:: Activity ::
Beginning at the very start of the records and going on through the line that contains "玉になっているスカーの実兄でもあります。", echo those lines word for word. Leave the pictures out of your answer.

:: Source material ::
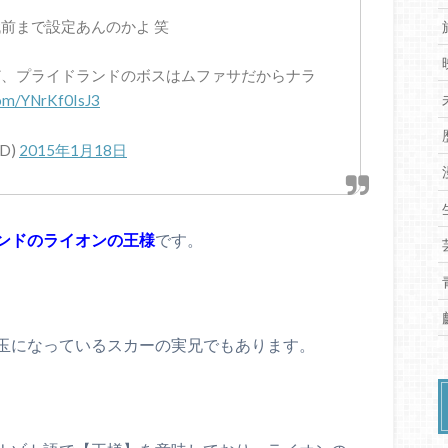
前まで設定あんのかよ 笑
ど、プライドランドのボスはムファサだからナラ
com/YNrKf0IsJ3
eD)
2015年1月18日
ンドのライオンの王様
です。
玉になっているスカーの実兄でもあります。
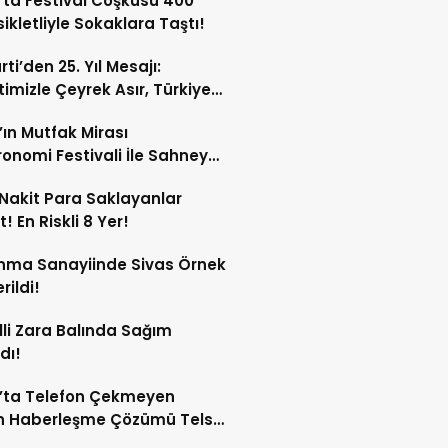
’ta Festival Coşkusu 400
ikletliyle Sokaklara Taştı!
ti’den 25. Yıl Mesajı:
etimizle Çeyrek Asır, Türkiye
eğe Hazır”
’ın Mutfak Mirası
onomi Festivali İle Sahneye
Nakit Para Saklayanlar
! En Riskli 8 Yer!
nma Sanayiinde Sivas Örnek
rildi!
lli Zara Balında Sağım
dı!
’ta Telefon Çekmeyen
n Haberleşme Çözümü Telsiz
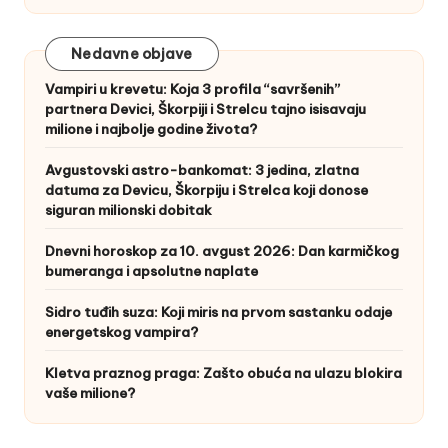
Nedavne objave
Vampiri u krevetu: Koja 3 profila “savršenih”
partnera Devici, Škorpiji i Strelcu tajno isisavaju
milione i najbolje godine života?
Avgustovski astro-bankomat: 3 jedina, zlatna
datuma za Devicu, Škorpiju i Strelca koji donose
siguran milionski dobitak
Dnevni horoskop za 10. avgust 2026: Dan karmičkog
bumeranga i apsolutne naplate
Sidro tuđih suza: Koji miris na prvom sastanku odaje
energetskog vampira?
Kletva praznog praga: Zašto obuća na ulazu blokira
vaše milione?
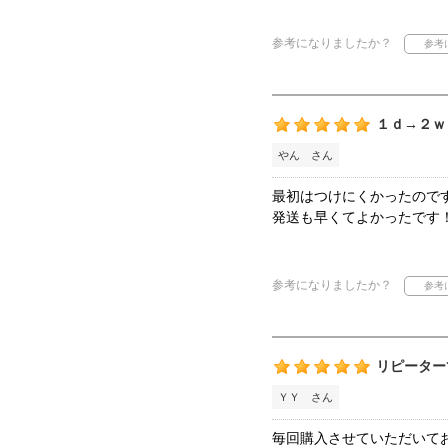
参考になりましたか？
１ｄ→２ｗ
やん さん
最初はつけにくかったのです
発送も早くてよかったです
参考になりましたか？
リピーター
ＹＹ さん
毎回購入させていただいて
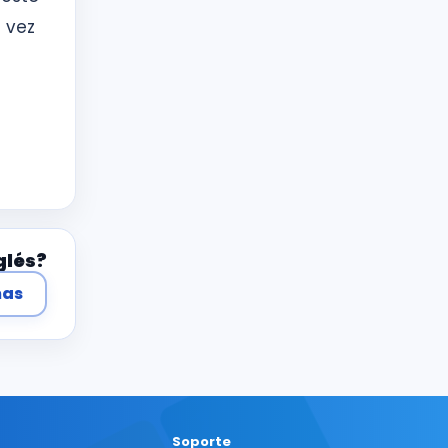
 vez
glés?
mas
Soporte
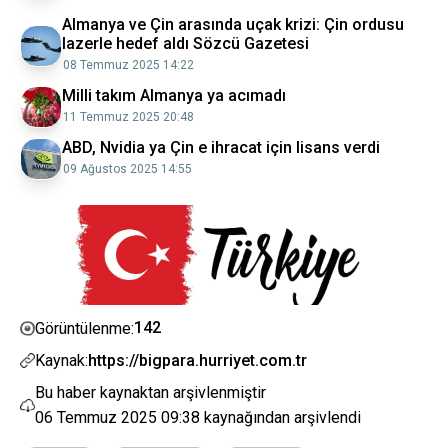
Almanya ve Çin arasında uçak krizi: Çin ordusu
lazerle hedef aldı Sözcü Gazetesi
08 Temmuz 2025 14:22
Milli takım Almanya ya acımadı
11 Temmuz 2025 20:48
ABD, Nvidia ya Çin e ihracat için lisans verdi
09 Ağustos 2025 14:55
142
Görüntülenme:
Kaynak:
https://bigpara.hurriyet.com.tr
Bu haber kaynaktan arşivlenmiştir
06 Temmuz 2025 09:38
kaynağından arşivlendi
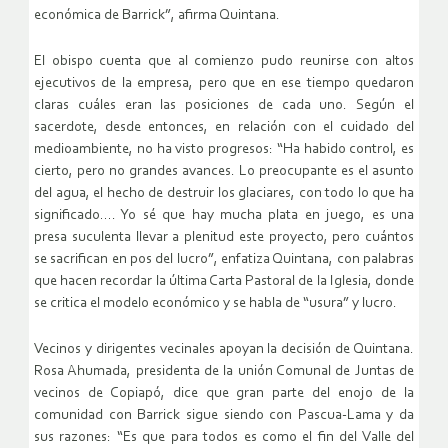
económica de Barrick”, afirma Quintana.
El obispo cuenta que al comienzo pudo reunirse con altos
ejecutivos de la empresa, pero que en ese tiempo quedaron
claras cuáles eran las posiciones de cada uno. Según el
sacerdote, desde entonces, en relación con el cuidado del
medioambiente, no ha visto progresos: “Ha habido control, es
cierto, pero no grandes avances. Lo preocupante es el asunto
del agua, el hecho de destruir los glaciares, con todo lo que ha
significado…. Yo sé que hay mucha plata en juego, es una
presa suculenta llevar a plenitud este proyecto, pero cuántos
se sacrifican en pos del lucro”, enfatiza Quintana, con palabras
que hacen recordar la última Carta Pastoral de la Iglesia, donde
se critica el modelo económico y se habla de “usura” y lucro.
Vecinos y dirigentes vecinales apoyan la decisión de Quintana.
Rosa Ahumada, presidenta de la unión Comunal de Juntas de
vecinos de Copiapó, dice que gran parte del enojo de la
comunidad con Barrick sigue siendo con Pascua-Lama y da
sus razones: “Es que para todos es como el fin del Valle del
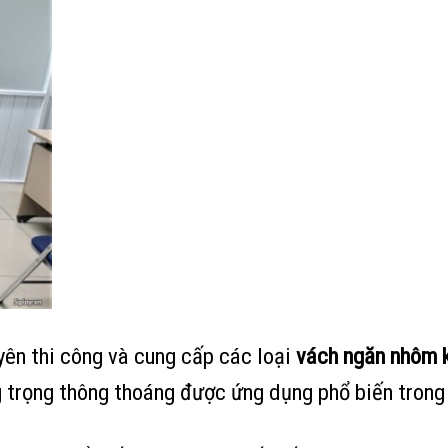
ên thi công và cung cấp các loại
vách ngăn nhôm 
 trọng thông thoáng được ứng dụng phổ biến trong 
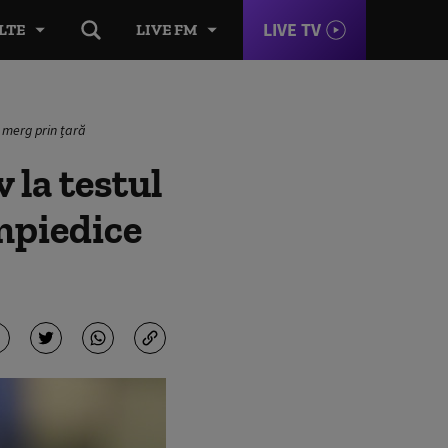
LIVE TV
LTE
LIVE FM
ă merg prin țară
 la testul
mpiedice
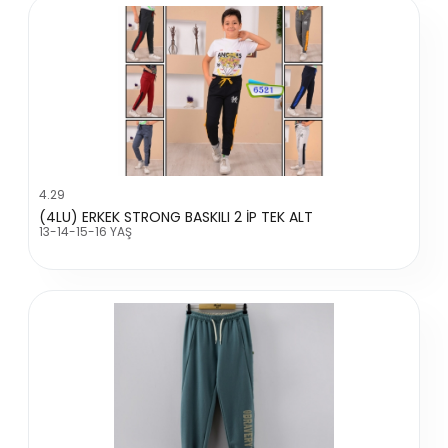
4.29
(4LU) ERKEK STRONG BASKILI 2 İP TEK ALT
13-14-15-16 YAŞ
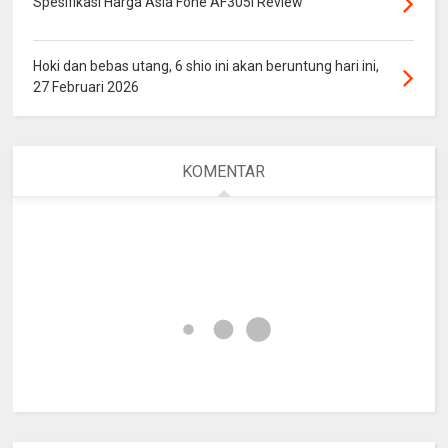
Spesifikasi Harga Asia Fone AF305i Review
Hoki dan bebas utang, 6 shio ini akan beruntung hari ini,
27 Februari 2026
KOMENTAR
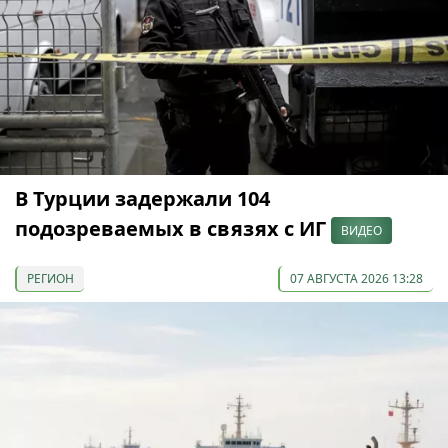
В Турции задержали 104
подозреваемых в связях с ИГ
ВИДЕО
РЕГИОН
07 АВГУСТА 2026 13:28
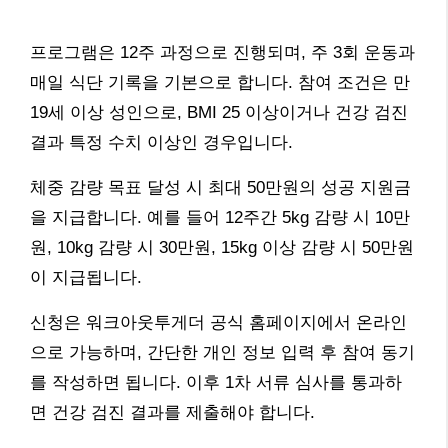
프로그램은 12주 과정으로 진행되며, 주 3회 운동과
매일 식단 기록을 기본으로 합니다. 참여 조건은 만
19세 이상 성인으로, BMI 25 이상이거나 건강 검진
결과 특정 수치 이상인 경우입니다.
체중 감량 목표 달성 시 최대 50만원의 성공 지원금
을 지급합니다. 예를 들어 12주간 5kg 감량 시 10만
원, 10kg 감량 시 30만원, 15kg 이상 감량 시 50만원
이 지급됩니다.
신청은 워크아웃투게더 공식 홈페이지에서 온라인
으로 가능하며, 간단한 개인 정보 입력 후 참여 동기
를 작성하면 됩니다. 이후 1차 서류 심사를 통과하
면 건강 검진 결과를 제출해야 합니다.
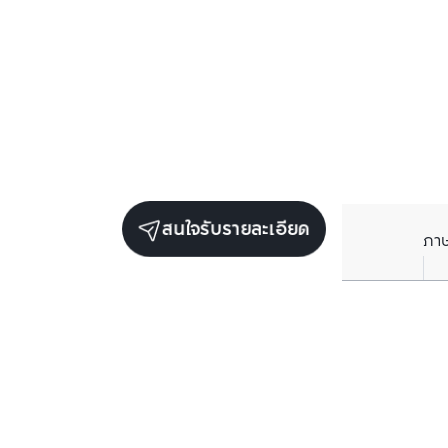
สนใจรับรายละเอียด
ภา
ยูนิตเช่าในโครงการเดียวกัน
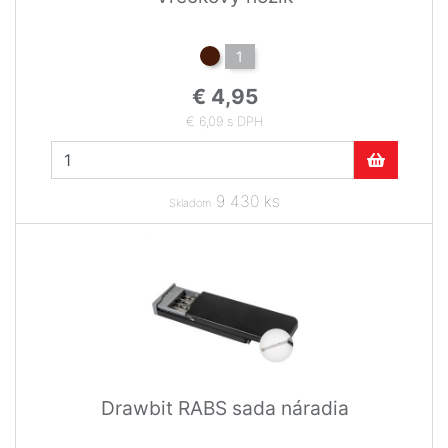
1
€ 4,95
€ 6,09 s DPH
9 430 ks
Skladom
Drawbit RABS sada náradia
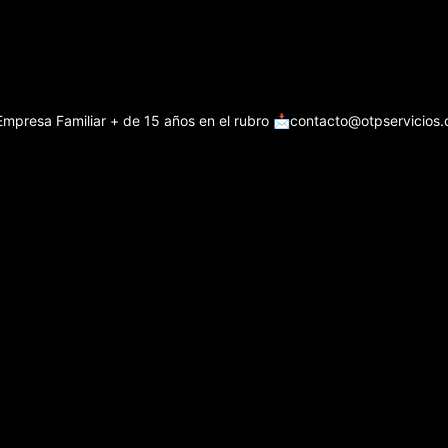
Empresa Familiar + de 15 años en el rubro
📩contacto@otpservicios.c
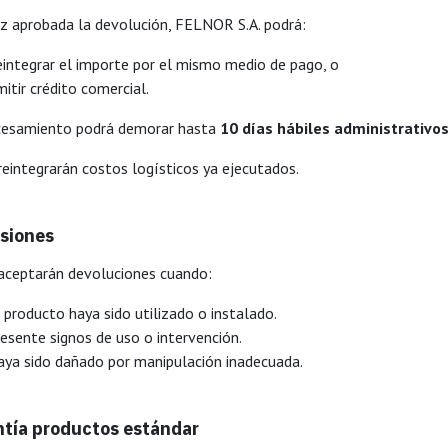
z aprobada la devolución, FELNOR S.A. podrá:
integrar el importe por el mismo medio de pago, o
itir crédito comercial.
cesamiento podrá demorar hasta
10 días hábiles administrativo
reintegrarán costos logísticos ya ejecutados.
siones
aceptarán devoluciones cuando:
 producto haya sido utilizado o instalado.
esente signos de uso o intervención.
aya sido dañado por manipulación inadecuada.
tía productos estándar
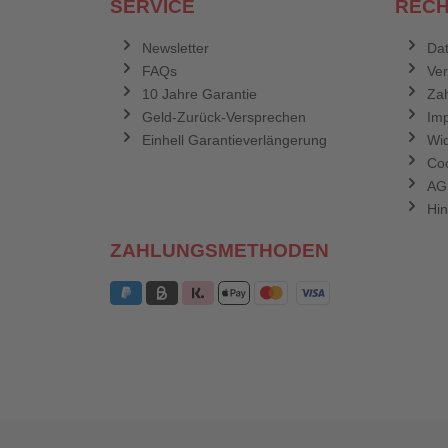
SERVICE
RECH
Newsletter
Dat
FAQs
Ve
10 Jahre Garantie
Zah
Geld-Zurück-Versprechen
Im
Einhell Garantieverlängerung
Wid
Coo
AG
Hin
ZAHLUNGSMETHODEN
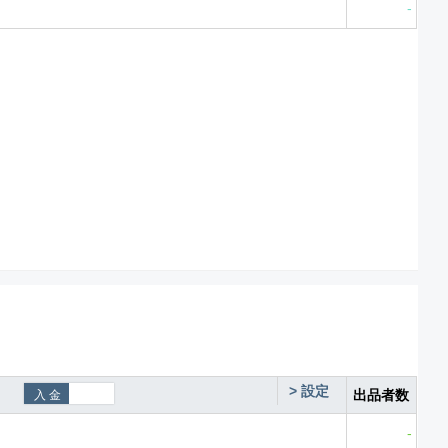
-
>
設定
出品者数
-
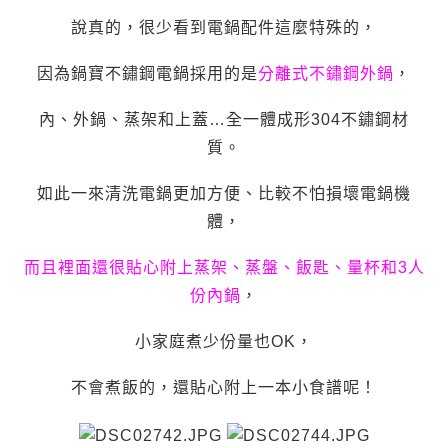
說真的，很少看到電鍋配件這麼特殊的，
因為鍋寶不鏽鋼電鍋採用的是
分離式不鏽鋼外鍋
，
內、外鍋、蒸架和上蓋…全一體成形304不鏽鋼材
質。
如此一來清洗電鍋更加方便、比較不怕損壞電鍋機
體，
而且裡面還很貼心附上蒸架、蒸盤、飯匙、量杯和3人
份內鍋
，
小家庭煮少份量也OK，
不會煮飯的，還貼心附上一本小食譜呢！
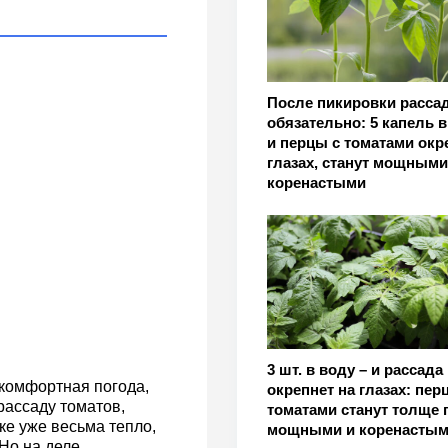
После пикировки рассад
обязательно: 5 капель в
и перцы с томатами окр
глазах, станут мощными
коренастыми
3 шт. в воду – и рассада
 комфортная погода,
окрепнет на глазах: пер
рассаду томатов,
томатами станут толще 
ке уже весьма тепло,
мощными и коренасты
 Но на деле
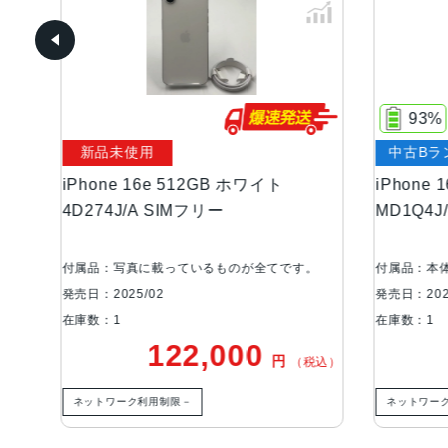
93%
新品未使用
中古Bラ
iPhone 16e 512GB ホワイト
iPhone
未使
4D274J/A SIMフリー
MD1Q4J
付属品：写真に載っているものが全てです。
付属品：本
発売日：2025/02
発売日：202
在庫数：1
在庫数：1
122,000
円
税込）
（税込）
ネットワーク利用制限－
ネットワー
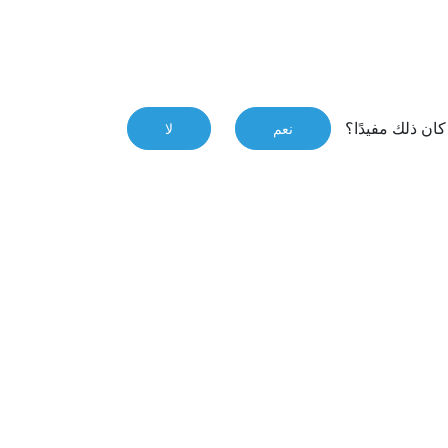
ان ذلك مفيدًا؟
نعم
لا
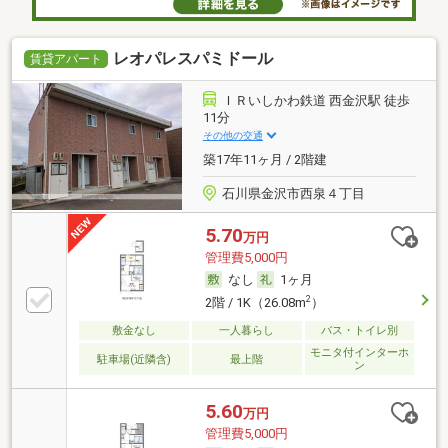
レオパレスパミドール
賃貸アパート
ＩＲいしかわ鉄道 西金沢駅 徒歩
11分
その他の交通
築17年11ヶ月 / 2階建
石川県金沢市西泉４丁目
5.70
万円
管理費5,000円
なし
1ヶ月
2
2階 / 1K（26.08m
）
敷金なし
一人暮らし
バス・トイレ別
モニタ付インターホ
駐車場(近隣含)
最上階
ン
5.60
万円
管理費5,000円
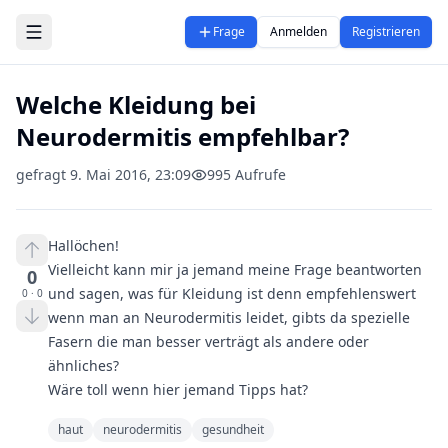
Zum Hauptinhalt springen
Frage
Anmelden
Registrieren
Welche Kleidung bei
Neurodermitis empfehlbar?
gefragt
9. Mai 2016, 23:09
995
Aufrufe
Hallöchen!
Vielleicht kann mir ja jemand meine Frage beantworten
0
und sagen, was für Kleidung ist denn empfehlenswert
0
·
0
wenn man an Neurodermitis leidet, gibts da spezielle
Fasern die man besser verträgt als andere oder
ähnliches?
Wäre toll wenn hier jemand Tipps hat?
haut
neurodermitis
gesundheit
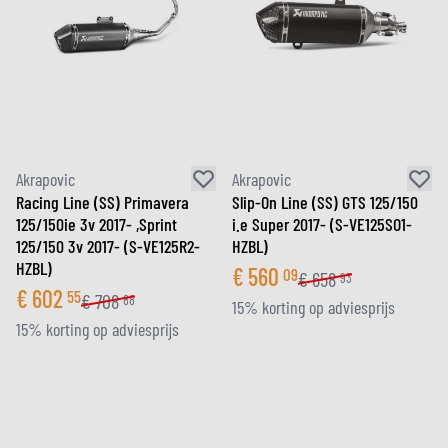
Akrapovic
Akrapovic
Racing Line (SS) Primavera
Slip-On Line (SS) GTS 125/150
125/150ie 3v 2017- ,Sprint
i.e Super 2017- (S-VE125SO1-
125/150 3v 2017- (S-VE125R2-
HZBL)
HZBL)
€
560
09
€
658
93
€
602
55
€
708
88
15% korting op adviesprijs
15% korting op adviesprijs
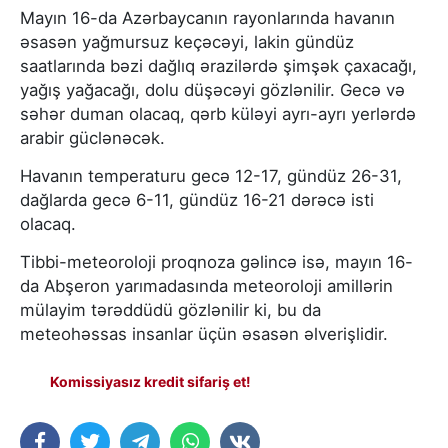
Mayın 16-da Azərbaycanın rayonlarında havanın
əsasən yağmursuz keçəcəyi, lakin gündüz
saatlarında bəzi dağlıq ərazilərdə şimşək çaxacağı,
yağış yağacağı, dolu düşəcəyi gözlənilir. Gecə və
səhər duman olacaq, qərb küləyi ayrı-ayrı yerlərdə
arabir güclənəcək.
Havanın temperaturu gecə 12-17, gündüz 26-31,
dağlarda gecə 6-11, gündüz 16-21 dərəcə isti
olacaq.
Tibbi-meteoroloji proqnoza gəlincə isə, mayın 16-
da Abşeron yarımadasında meteoroloji amillərin
mülayim tərəddüdü gözlənilir ki, bu da
meteohəssas insanlar üçün əsasən əlverişlidir.
Komissiyasız kredit sifariş et!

:: Answer box ::
前まで設定あんのかよ 笑
ど、プライドランドのボスはムファサだからナラ
com/YNrKf0IsJ3
eD)
2015年1月18日
ンドのライオンの王様
です。
玉になっているスカーの実兄でもあります。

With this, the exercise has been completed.